Comptes rendus Butterfly originale en DVD
Comptes rendus

Butterfly originale en DVD

26/02/2019

Puccini : Madama Butterfly

Au sein d’une vidéographie particulièrement abondante, cette nouvelle édition de Madama Butterfly, filmée à la Scala de Milan, le 7 décembre 2016, s’impose par sa nouveauté. Elle immortalise, en effet, la première version de l’ouvrage qui, le 17 février 1904, connut un cuisant fiasco dans ce même théâtre, conduisant Puccini à remanier sa partition, dans la perspective d’une recréation au Teatro Grande de Brescia, le 28 mai de la même année.

L’intérêt de cette redécouverte – doit-on aller jusqu’à parler de réhabilitation ? – est évident. Depuis toujours, nous écoutons Madama Butterfly dans sa version révisée, avec les transformations apportées à Brescia, mais également au Covent Garden de Londres (1905) et à l’Opéra-Comique (1906). Et rares sont les théâtres qui, avant la Scala, ont osé le retour à l’original (au disque, on se souvient du coffret de la firme Vox Classics, paru en 1997, avec Maria Spacagna en Cio-Cio-San).

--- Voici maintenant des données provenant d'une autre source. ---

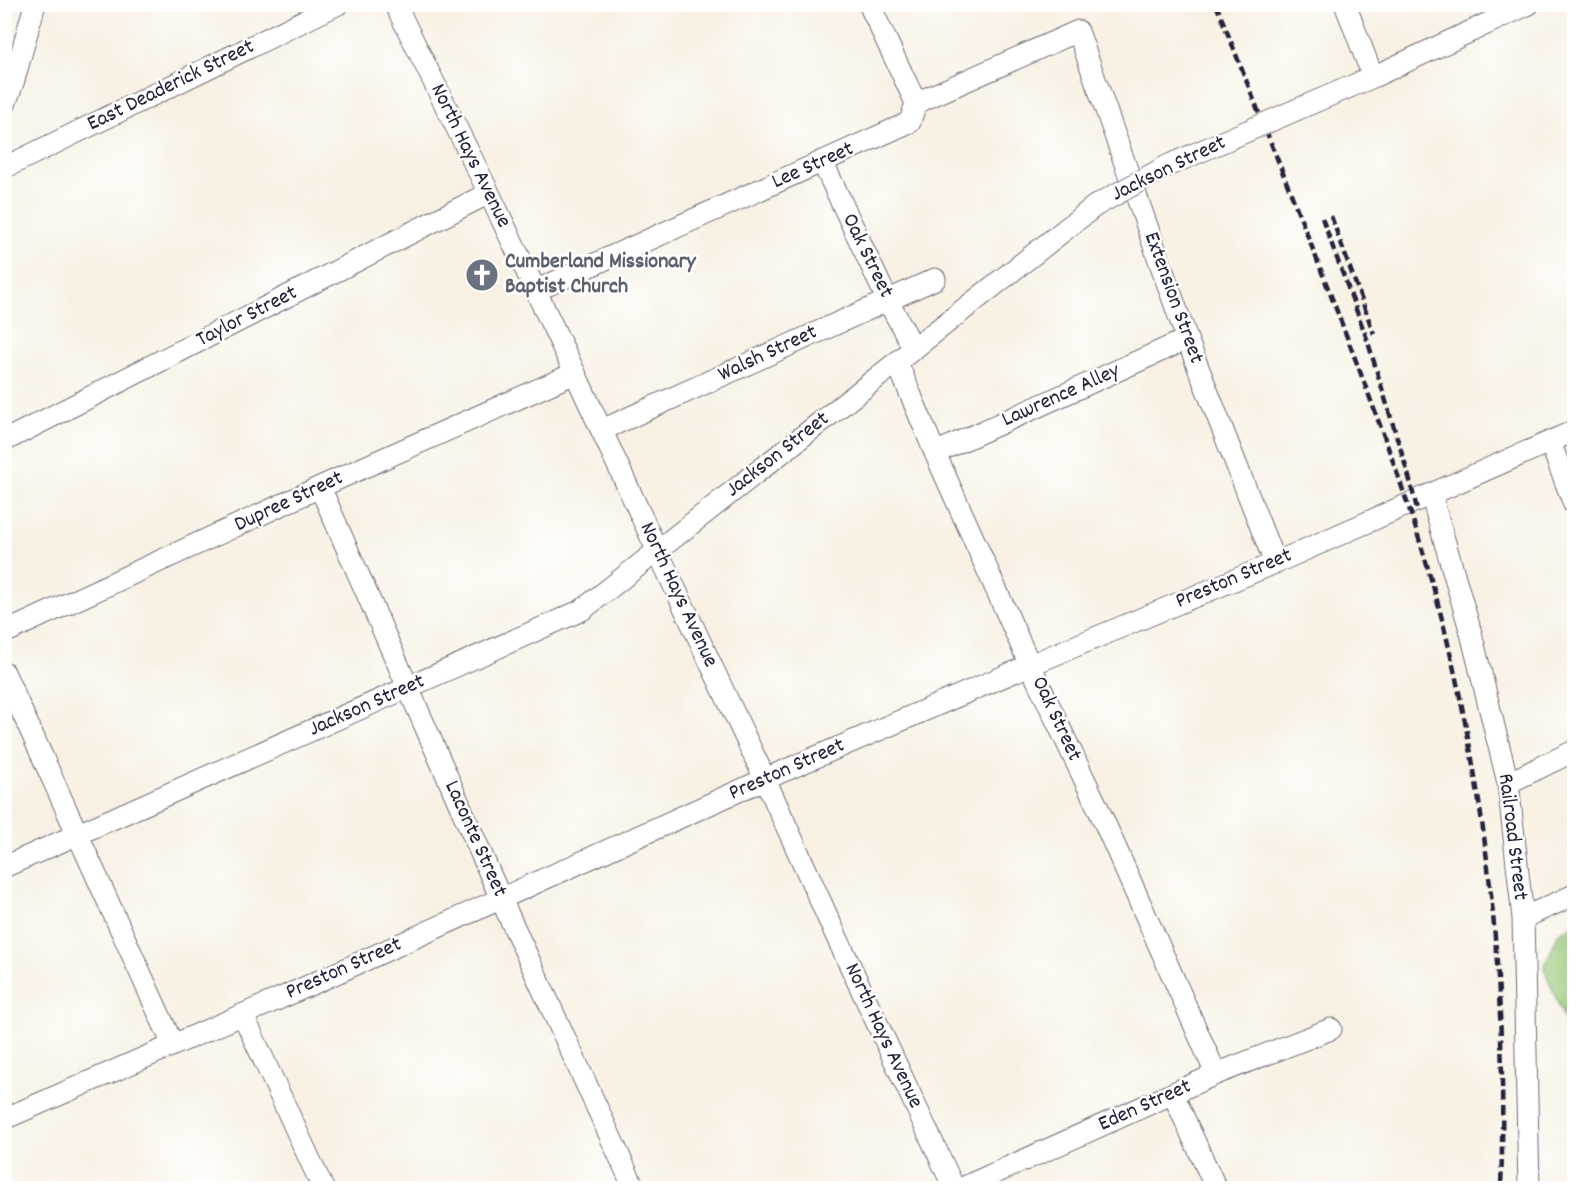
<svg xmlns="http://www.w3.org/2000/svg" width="1579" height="1193" font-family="Dekko,sans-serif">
  <rect width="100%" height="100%" fill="#fff"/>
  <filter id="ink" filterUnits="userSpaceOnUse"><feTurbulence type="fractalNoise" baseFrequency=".0167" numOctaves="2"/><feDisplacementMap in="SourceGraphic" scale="12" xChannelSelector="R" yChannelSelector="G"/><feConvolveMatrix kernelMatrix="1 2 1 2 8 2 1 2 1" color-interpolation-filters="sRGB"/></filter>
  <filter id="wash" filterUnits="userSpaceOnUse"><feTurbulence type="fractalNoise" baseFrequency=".008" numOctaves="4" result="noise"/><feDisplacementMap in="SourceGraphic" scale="24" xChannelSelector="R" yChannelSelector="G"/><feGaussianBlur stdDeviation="1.35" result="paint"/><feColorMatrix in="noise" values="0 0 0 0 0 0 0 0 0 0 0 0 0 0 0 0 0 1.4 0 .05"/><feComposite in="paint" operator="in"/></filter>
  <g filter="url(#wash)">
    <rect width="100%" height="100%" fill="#f8f1e3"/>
    <!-- green -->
    <path fill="#9ac978" stroke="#5e765a" stroke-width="1.5" d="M1574 925V1043L1544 968 1559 932Z"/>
  </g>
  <g filter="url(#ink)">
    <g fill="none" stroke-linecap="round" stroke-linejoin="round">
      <!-- minor casing -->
      <g stroke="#6d6a76" stroke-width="23">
        <path id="minor" d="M395 4 489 193 575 373 657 550 765 779 833 929 954 1188
          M869 4 916 103
          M1345 4 1373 77
          M4 107 14 80 35 4
          M1298 109 1373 77 1529 4
          M822 161 887 299 914 349
          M4 168 338 4
          M535 291 910 122 916 103 1078 31 1187 339 1275 563
          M897 362 935 453 1030 665 1098 808 1216 1074
          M602 430 935 279
          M4 441 489 193
          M1550 442 1574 504
          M935 453 1187 339
          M320 487 501 899 634 1188
          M1431 494 1471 633 1508 783 1523 918 1529 1188
          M4 633 320 487 575 373
          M4 672 173 1045
          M1508 783 1574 751
          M4 867 582 610 1095 206
          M1523 918 1574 895
          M243 1015 323 1188
          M1173 1094 1216 1188
          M4 1119 299 990 765 779 1030 665 1275 563 1574 431
          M962 1188 1216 1074 1331 1029"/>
      </g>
      <!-- minor -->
      <use href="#minor" stroke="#fff" stroke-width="21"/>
      <!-- rail -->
      <path stroke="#22223b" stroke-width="4.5" stroke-dasharray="9 4.5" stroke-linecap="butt" d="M1216 4C1259 113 1303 223 1345 332 1386 440 1427 548 1452 661 1492 834 1507 1011 1501 1188
        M1331 216 1374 334
        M1322 218 1367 339 1409 477 1417 509"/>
      <!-- minor-bridge casing -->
      <g stroke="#6d6a76" stroke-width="23" stroke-linecap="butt">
        <path id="minor-bridge" d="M1095 206 1167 166 1298 109"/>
      </g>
      <!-- minor-bridge -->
      <use href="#minor-bridge" stroke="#fff" stroke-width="21"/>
    </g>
  </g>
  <!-- icons -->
  <defs>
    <g id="church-disc" transform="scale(1.725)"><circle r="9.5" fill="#6b7280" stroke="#fff"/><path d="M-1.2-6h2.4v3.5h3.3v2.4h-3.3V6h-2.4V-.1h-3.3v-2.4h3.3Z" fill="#fff"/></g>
  </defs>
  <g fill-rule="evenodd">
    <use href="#church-disc" x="482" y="275"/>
  </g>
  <g text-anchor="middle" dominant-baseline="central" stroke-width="5" stroke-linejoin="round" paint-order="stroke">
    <!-- street labels -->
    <g font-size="22" fill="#22223b" stroke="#fff">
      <text transform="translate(171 86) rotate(-26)">East Deaderick Street</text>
      <text transform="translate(470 156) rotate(64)">North Hays Avenue</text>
      <text transform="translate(813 166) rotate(-24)">Lee Street</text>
      <text transform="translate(1169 169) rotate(-26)">Jackson Street</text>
      <text transform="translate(867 256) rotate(64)">Oak Street</text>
      <text transform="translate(1173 298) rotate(70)">Extension Street</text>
      <text transform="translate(247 317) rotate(-27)">Taylor Street</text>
      <text transform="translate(768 354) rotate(-25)">Walsh Street</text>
      <text transform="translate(1061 396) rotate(-24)">Lawrence Alley</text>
      <text transform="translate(778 455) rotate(-38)">Jackson Street</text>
      <text transform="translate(289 502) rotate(-25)">Dupree Street</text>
      <text transform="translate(1234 579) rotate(-23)">Preston Street</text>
      <text transform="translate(678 595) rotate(65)">North Hays Avenue</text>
      <text transform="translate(367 706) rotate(-24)">Jackson Street</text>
      <text transform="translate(1056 719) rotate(65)">Oak Street</text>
      <text transform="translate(787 770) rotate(-24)">Preston Street</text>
      <text transform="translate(1512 837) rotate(83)">Railroad Street</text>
      <text transform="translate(475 839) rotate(66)">Laconte Street</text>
      <text transform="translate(344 969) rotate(-24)">Preston Street</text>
      <text transform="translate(883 1036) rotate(65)">North Hays Avenue</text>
      <text transform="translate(1145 1106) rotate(-24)">Eden Street</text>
    </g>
    <!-- worship labels -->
    <g font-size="22" font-weight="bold" fill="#5b616d" stroke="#fff" text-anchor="start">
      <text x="505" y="262">Cumberland Missionary<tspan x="505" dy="25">Baptist Church</tspan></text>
    </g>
  </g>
  <!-- margin -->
  <rect width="1579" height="1193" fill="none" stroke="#fff" stroke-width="24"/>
</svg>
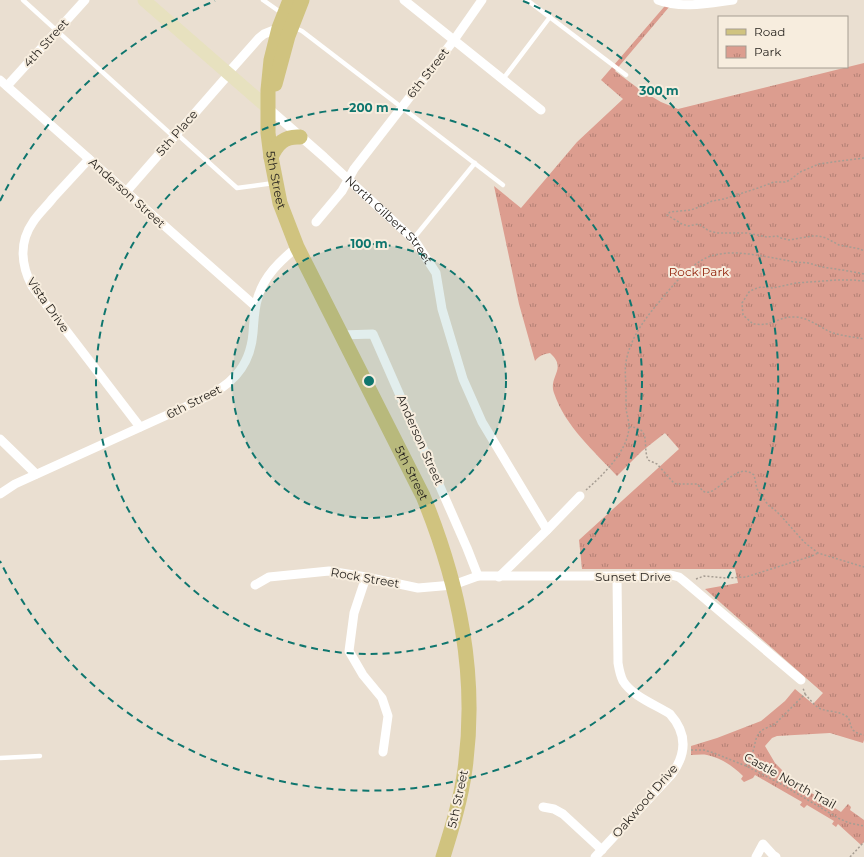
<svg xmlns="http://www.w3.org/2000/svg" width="864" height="857" font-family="Montserrat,sans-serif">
<defs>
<pattern id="park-tufts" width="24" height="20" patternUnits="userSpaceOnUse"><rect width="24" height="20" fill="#dc9d8f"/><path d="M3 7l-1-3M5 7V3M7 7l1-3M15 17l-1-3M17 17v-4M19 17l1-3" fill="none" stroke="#b38074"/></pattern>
</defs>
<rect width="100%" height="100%" fill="#eadfd1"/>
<path fill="url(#park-tufts)" d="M670,0H675L615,71L639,89L661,102L678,109L864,63V740L863,743L830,733L777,736L772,738L765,746L775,763L796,784L810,792L841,812L848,804L851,807L850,810L864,820V842L861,845L838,824L836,827L832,824L834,821L807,805L804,808L800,805L802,802L755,775L753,778L744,782L741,779L743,776C733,766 721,758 707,755C702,754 696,755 691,755V746L717,738L761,721L785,701L795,689L813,704L823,693L705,589L738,583L735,569H582L579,540L679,449L665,433L642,451L617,476C594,451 565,426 554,393C548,376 568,369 550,353C543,354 539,356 535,361L519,304L494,186L521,208L577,142L623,99L601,80Z"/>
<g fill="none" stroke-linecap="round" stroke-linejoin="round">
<g stroke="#a69d93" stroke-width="1.5" stroke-dasharray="2 2" stroke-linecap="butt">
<path d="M864,158L833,162L819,164L800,172L790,180L785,182H774L758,188L724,199L712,201L704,205L691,210L670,212L667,215L682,224L688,226L699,224L709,231L717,233H747L767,237L777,236L781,238L789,240L812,236H819L826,238L839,245L860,249L864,251"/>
<path d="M864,281L853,280H837L796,283L773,288L761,287L754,289L749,292L742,303L743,315L753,324C757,324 762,325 766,324C777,322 783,316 796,317C810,318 820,328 833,333C843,336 854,337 864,339"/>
<path d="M629,427C652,427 642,445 648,460L657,464L673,482L676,484H697C700,486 701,490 703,491C716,500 735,459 754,475L757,489L766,502L769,506L774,509L781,516L804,542L818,553L864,567"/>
<path d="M586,490C603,475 628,451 629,427C629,421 627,415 626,409C626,403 626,396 626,390C626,380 624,368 627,357C632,336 646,317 660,301C673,285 688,267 706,258C729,247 766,257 790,261C796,263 802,262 808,263C813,264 817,266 822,267C836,269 850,271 864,274"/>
<path d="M696,579L704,576L726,578L746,577L812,556L818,553"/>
<path d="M805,694C810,699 814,706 821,709C829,712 839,711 846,716C851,719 849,725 853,730C856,733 860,734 864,735"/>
<path d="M691,750H704L714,753L746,766L781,784L838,818L849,823L864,826"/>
<path d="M746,766C749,760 752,755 754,748C755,743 756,737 759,733C763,728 771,727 776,723L805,694L803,688"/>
<path d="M850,857L864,842"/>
</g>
<g stroke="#fff" stroke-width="4.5">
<path d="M23,0L174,137"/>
<path d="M263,0L283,14"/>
<path d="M527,0L626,75"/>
<path d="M295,28L302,31L503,185"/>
<path d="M503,79L550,17"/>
<path d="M177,134L237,188L274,183"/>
<path d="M413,239L475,163"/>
<path d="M0,758L40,756"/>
</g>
<g stroke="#fff" stroke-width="9">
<path d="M404,0L541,110"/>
<path d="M658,0C681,9 710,3 733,0"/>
<path d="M228,73L259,38L264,34L279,28"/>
<path d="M0,80L255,306"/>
<path d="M7,86L85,0"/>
<path id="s1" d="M268,108L324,157L415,241L436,273L442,309L463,379L482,422L547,530"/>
<path d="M89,159C77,172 65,185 53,198C47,206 39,213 33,222C19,242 21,265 32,286L140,427"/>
<path d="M126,192L229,74"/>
<path d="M316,222L342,191L354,169L454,40L482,0"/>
<path d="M341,335L373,334L467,548L478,576"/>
<path d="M0,439L36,474"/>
<path d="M0,494L15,484L198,401C229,387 250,369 253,333C254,321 254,309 258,297C264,276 280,261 297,247"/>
<path d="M366,577L354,613L349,651L363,675L382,698L388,716L383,752"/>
<path d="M499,577L547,530L580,496"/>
<path d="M255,585L269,577L329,571L366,577L418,588L453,585L478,576H617L671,575L679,577L684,581L801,680"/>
<path d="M543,807L554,809L563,814L602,850"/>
<path d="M595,857L672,774C687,753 687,733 670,714C656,705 632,696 623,681C620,675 619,669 618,663L617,576"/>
<path d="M756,857L763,844L773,855L776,857"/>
</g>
<path stroke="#e7e1bf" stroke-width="13" d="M144,0L268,108"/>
<g stroke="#d0c37f" stroke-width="15">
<path id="s2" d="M290,0L279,28L271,60L268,90V133L271,157L280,203L297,247L423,496C459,584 478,674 465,769C461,799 452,828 443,857"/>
<path d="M275,84L288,36L302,0"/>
<path d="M271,157C277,144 284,136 300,137"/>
</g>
</g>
<circle cx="369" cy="381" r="137" fill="#0f766e" fill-opacity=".12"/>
<g fill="none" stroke="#0f766e" stroke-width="2" stroke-dasharray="7 5">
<circle cx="369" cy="381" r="137"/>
<circle cx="369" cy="381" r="273"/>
<path d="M0 201A410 410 0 0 1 215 1M523 1A410 410 0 1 1 0 561"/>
</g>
<g text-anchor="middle" stroke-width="4" stroke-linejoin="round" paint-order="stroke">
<g font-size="12" fill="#2a2621" stroke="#f7edde">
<text transform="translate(46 43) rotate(-48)" y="4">4th Street</text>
<text transform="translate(428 73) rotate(-52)" y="4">6th Street</text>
<text transform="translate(177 133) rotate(-49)" y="4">5th Place</text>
<text dy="4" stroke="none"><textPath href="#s2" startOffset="184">5th Street</textPath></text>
<text transform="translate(127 193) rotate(42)" y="4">Anderson Street</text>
<text dy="4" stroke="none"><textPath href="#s1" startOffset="165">North Gilbert Street</textPath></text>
<text transform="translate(48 305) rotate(55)" y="4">Vista Drive</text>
<text transform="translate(194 402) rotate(-27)" y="4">6th Street</text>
<text transform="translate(420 440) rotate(66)" y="4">Anderson Street</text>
<text dy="4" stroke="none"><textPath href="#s2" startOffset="508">5th Street</textPath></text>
<text x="633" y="581">Sunset Drive</text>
<text transform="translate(365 578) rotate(10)" y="4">Rock Street</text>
<text transform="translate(790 781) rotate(29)" y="4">Castle North Trail</text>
<text transform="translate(458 799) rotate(-78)" y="4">5th Street</text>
<text transform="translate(645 801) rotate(-49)" y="4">Oakwood Drive</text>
</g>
<g font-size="12" fill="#8f1c05" stroke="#f7edde">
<text x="699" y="276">Rock Park</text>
</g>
</g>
<circle cx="369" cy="381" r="6" fill="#0f766e" stroke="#f7edde" stroke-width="2"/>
<g font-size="12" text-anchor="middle" font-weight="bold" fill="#0f766e" stroke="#f7edde" stroke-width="4" stroke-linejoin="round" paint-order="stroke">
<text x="659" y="95">300 m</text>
<text x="369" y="112">200 m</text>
<text x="369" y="248">100 m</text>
</g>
<rect x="718" y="16" width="130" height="52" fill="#f7edde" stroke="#a59d92"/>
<rect x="726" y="29" width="20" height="6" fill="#d0c37f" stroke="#a59d92"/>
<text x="754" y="36" font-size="12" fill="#2a2621">Road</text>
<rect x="726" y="46" width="20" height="12" fill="url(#park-tufts)" stroke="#a59d92"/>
<text x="754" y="56" font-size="12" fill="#2a2621">Park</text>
</svg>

Ce retour implique de renoncer à une page aussi célèbre que l’air de Pinkerton (« Addio, fiorito asil ») et d’entendre différentes scènes traitées d’une autre manière que celle dont nous avons l’habitude, le duo d’amour du premier acte et les tout derniers moments de l’opéra, en particulier. On signalera également que, dans cette Madama Butterfly en deux actes, les différences culturelles entre Américains et Japonais apparaissent plus marquées, avec de part et d’autre d’évidentes préoccupations mercantiles. À plus d’un moment, c’est donc un nouvel opéra que l’on a l’impression d’écouter, moins linéaire dans son cheminement, avec ici et là des éléments anecdotiques que Puccini, avec raison, fera disparaître par la suite.

Riccardo Chailly, directeur musical de la Scala, était certainement la personnalité musicale la plus à même de mener à bien ce retour aux sources. Sa direction, éminemment théâtrale, se ressent de l’admiration qu’il a toujours portée à l’œuvre de Puccini. Au grand souffle dramatique qui parcourt cette tragédie intimiste, s’ajoute une précision remarquable des couleurs et des lignes, jusque dans les moindres détails instrumentaux.

Dans son ensemble, la distribution se montre à la hauteur. Sans égaler certaines interprètes mythiques de Cio-Cio-San (Renata Scotto et Mirella Freni, pour ne citer qu’elles), Maria José Siri réussit à conférer à la petite geisha une présence attachante, avec une voix bien disciplinée, sans mièvrerie ni pathos excessif.

Privé de son air au II, mais convaincant au I, Bryan Hymel traduit plutôt bien les ambiguïtés d’un Pinkerton passionné avec mesure, plus calculateur que sincère dans ses élans amoureux. Pas très sympathique, lui non plus, Sharpless trouve en Carlos Alvarez une incarnation en tous points réussie. Une mention, encore, pour Carlo Bosi et Annalisa Stroppa, parmi les nombreux et excellents comprimari.

Pour cette nouvelle production, la Scala a fait appel à Alvis Hermanis. Reposant sur un ensemble raffiné de décors, costumes et projections, sa mise en scène ne se veut pas révolutionnaire. Dans son compte rendu de la représentation du 10 décembre, notre confrère Paolo di Felice s’était montré sévère, n’y voyant qu’« une imagerie de carte postale, aux antipodes de l’âpreté et de la cruauté de la musique » (voir O. M. n° 125 p. 55 de février 2017).

Est-ce l’avantage du DVD ? J’y retrouve, pour ma part, les ambiances d’un japonisme qui, en 1904, faisait les délices d’une classe européenne cultivée. En ce sens, on ne pouvait rêver cadre plus approprié pour ramener Madama Butterfly à ses origines.